Please copy every line of text from the records below, keeping each line word for word, and leave the pictures out of your answer.

-- -- --

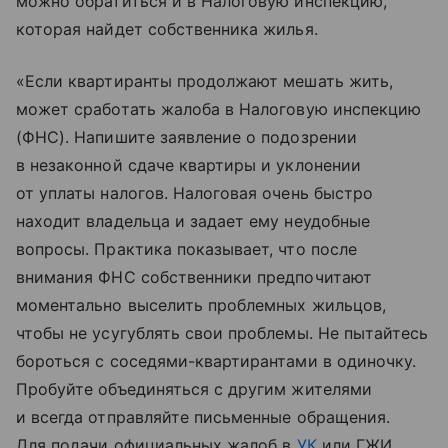
можно обратиться и в Налоговую инспекцию,
которая найдет собственника жилья.
«Если квартиранты продолжают мешать жить,
может сработать жалоба в Налоговую инспекцию
(ФНС). Напишите заявление о подозрении
в незаконной сдаче квартиры и уклонении
от уплаты налогов. Налоговая очень быстро
находит владельца и задает ему неудобные
вопросы. Практика показывает, что после
внимания ФНС собственники предпочитают
моментально выселить проблемных жильцов,
чтобы не усугублять свои проблемы. Не пытайтесь
бороться с соседями-квартирантами в одиночку.
Пробуйте объединяться с другим жителями
и всегда отправляйте письменные обращения.
Для подачи официальных жалоб в
УК
или ГЖИ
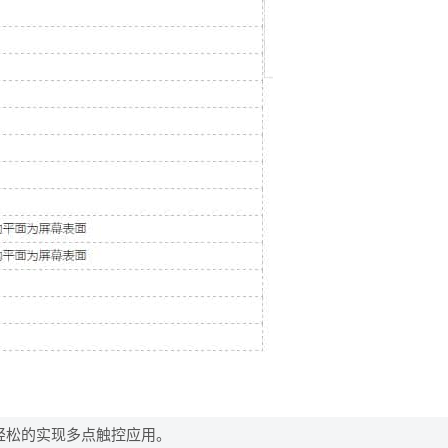
可以很轻松的实现多点触控应用。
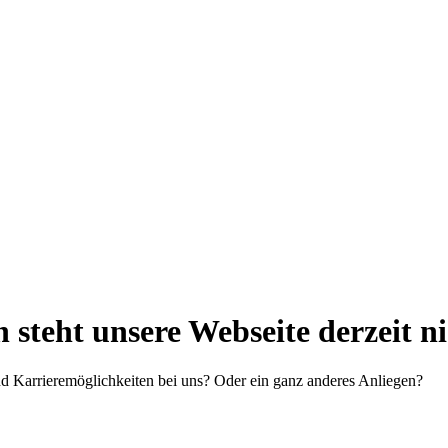
steht unsere Webseite derzeit n
d Karrieremöglichkeiten bei uns? Oder ein ganz anderes Anliegen?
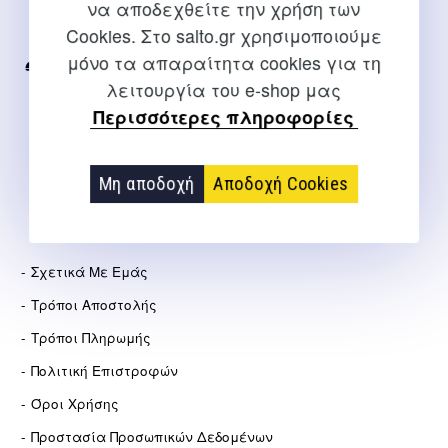
να αποδεχθείτε την χρήση των
Για διευκρινίσεις και υποστήριξη παραγγελιών μέσω του
Cookies. Στο salto.gr χρησιμοποιούμε
Internet
μόνο τα απαραίτητα cookies για τη
2310 267108
λειτουργία του e-shop μας
info@salto.gr
Περισσότερες πληροφορίες
Αγγελάκη 21, Θεσσαλονίκη
Μη αποδοχή
Αποδοχή Cookies
ΕΤΑΙΡΕΊΑ
Σχετικά Με Εμάς
Τρόποι Αποστολής
Τρόποι Πληρωμής
Πολιτική Επιστροφών
Όροι Χρήσης
Προστασία Προσωπικών Δεδομένων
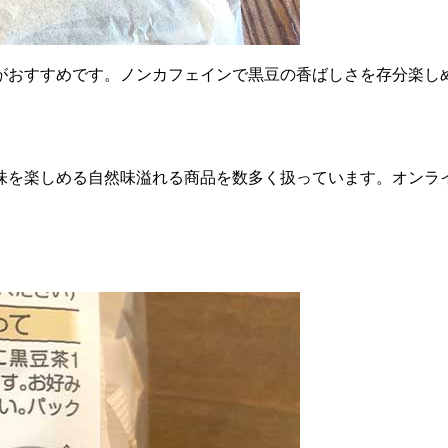
おすすめです。ノンカフェインで黒豆の香ばしさを存分楽しめ
味を楽しめる自然味溢れる商品を数多く扱っています。オンラ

-- -- --

▶ _ANSWER BELOW_
можно обратиться и в Налоговую инспекцию,
которая найдет собственника жилья.
«Если квартиранты продолжают мешать жить,
может сработать жалоба в Налоговую инспекцию
(ФНС). Напишите заявление о подозрении
в незаконной сдаче квартиры и уклонении
от уплаты налогов. Налоговая очень быстро
находит владельца и задает ему неудобные
вопросы. Практика показывает, что после
внимания ФНС собственники предпочитают
моментально выселить проблемных жильцов,
чтобы не усугублять свои проблемы. Не пытайтесь
бороться с соседями-квартирантами в одиночку.
Пробуйте объединяться с другим жителями
и всегда отправляйте письменные обращения.
Для подачи официальных жалоб в
УК
или ГЖИ
可以很轻松的实现多点触控应用。
steht unsere Webseite derzeit n
d Karrieremöglichkeiten bei uns? Oder ein ganz anderes Anliegen?
να αποδεχθείτε την χρήση των
Για διευκρινίσεις και υποστήριξη παραγγελιών μέσω του
Cookies. Στο salto.gr χρησιμοποιούμε
Internet
μόνο τα απαραίτητα cookies για τη
2310 267108
λειτουργία του e-shop μας
info@salto.gr
Περισσότερες πληροφορίες
Αγγελάκη 21, Θεσσαλονίκη
Μη αποδοχή
Αποδοχή Cookies
ΕΤΑΙΡΕΊΑ
Σχετικά Με Εμάς
Τρόποι Αποστολής
Τρόποι Πληρωμής
Πολιτική Επιστροφών
Όροι Χρήσης
Προστασία Προσωπικών Δεδομένων
おすすめです。ノンカフェインで黒豆の香ばしさを存分楽しめ
味を楽しめる自然味溢れる商品を数多く扱っています。オンラ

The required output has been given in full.